I'm a broker as well. The only non-QM lender I know of doing less than 20% down on an investment property is Angel Oak. They'll do 15% down on one of their products, but I know of nothing else in the market and rates are ALWAYS higher if your LTV is higher. That is your tradeoff, the rate.
So, you really just need to do your math. Do some projections. Bust out your spreadsheet and start throwing numbers in there. I just threw some numbers around my spreadsheet and here's what I came up with.
If you've got 40k down that could be 25% on a $160,000 property or 2 10% down payments on $200,000 properties. I used $800 for rent on the single property and $1000 for rent on the others. Not sure what rent is in your area but I'm just trying to be conservative. I also used 80% of the 200k property maintenance I estimated for the 160k property.

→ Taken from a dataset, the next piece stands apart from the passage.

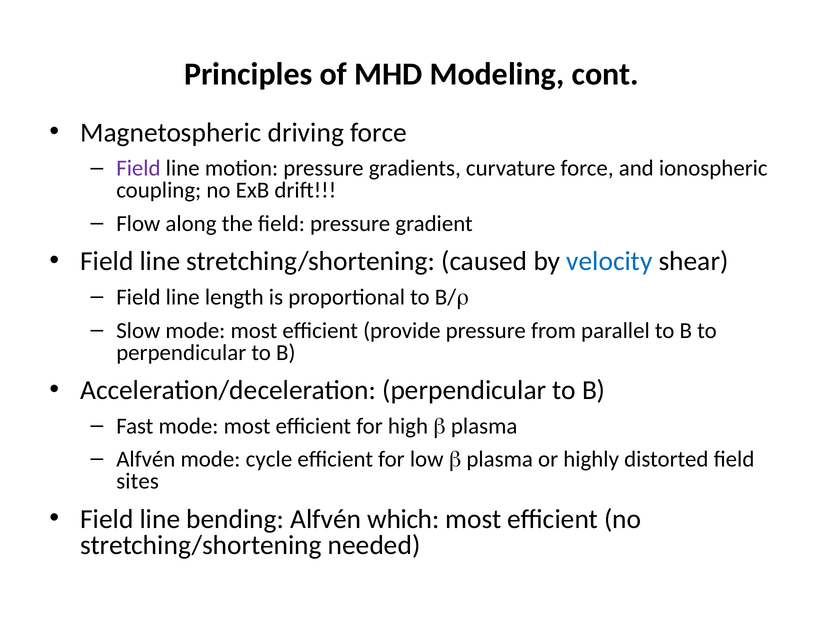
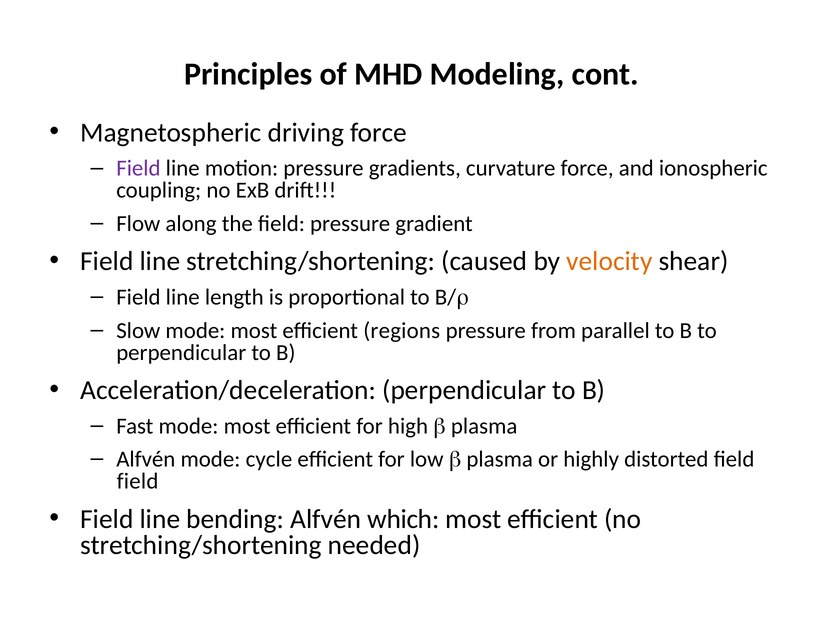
velocity colour: blue -> orange
provide: provide -> regions
sites at (138, 482): sites -> field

So, I tried to balance the fact that a 200k property will rent for more and cost more to maintain.
The summary is that in 5 years your bottom line will look about the same. Adding up payments, rental income, expenses, interest, appreciation, balance owed, and estimated equity, you're turning your 40k into 70-75k in 5 years with either scenario. The big benefit comes in years 5-10 by owning 2 more expensive properties vs one. Appreciation and amortization start to work more in your favor as the years go on because you've paid down the mortgage a little and you have 2 higher value assets appreciating. By the 10 year mark the 2 property scenario is about 20k better on your bottom line. This is all based on a 30 year conventional at 3.125% at $120,000 vs 2 loans of $180,000 at 5%.
Now, can you actually find investment property loans with 10% down and a 5% rate? I think not. I don't like to make assumptions about what is going on between two people, but there are a lot of MLOs and borrowers out there that try and fudge an application and call an investment property a second home. 10% down and 5% rate are lined up with Non-QM second home terms, not investment property terms. I highly doubt you are being quoted an actual investment property so if I were you I would treat that as a red flag to investigate and be clear about. As Chris mentioned if that product exists it's a unicorn and everyone would want it. That means we'd have heard about it, most likely. So it would be a good idea to question your broker about it and make sure you'll be checking the "investment" box for occupancy. There is a bad habit of MLOs to either be ignorant of guidelines, or to try and say something is what it isn't if that means they can offer better terms and therefore increase their chance of closing a loan.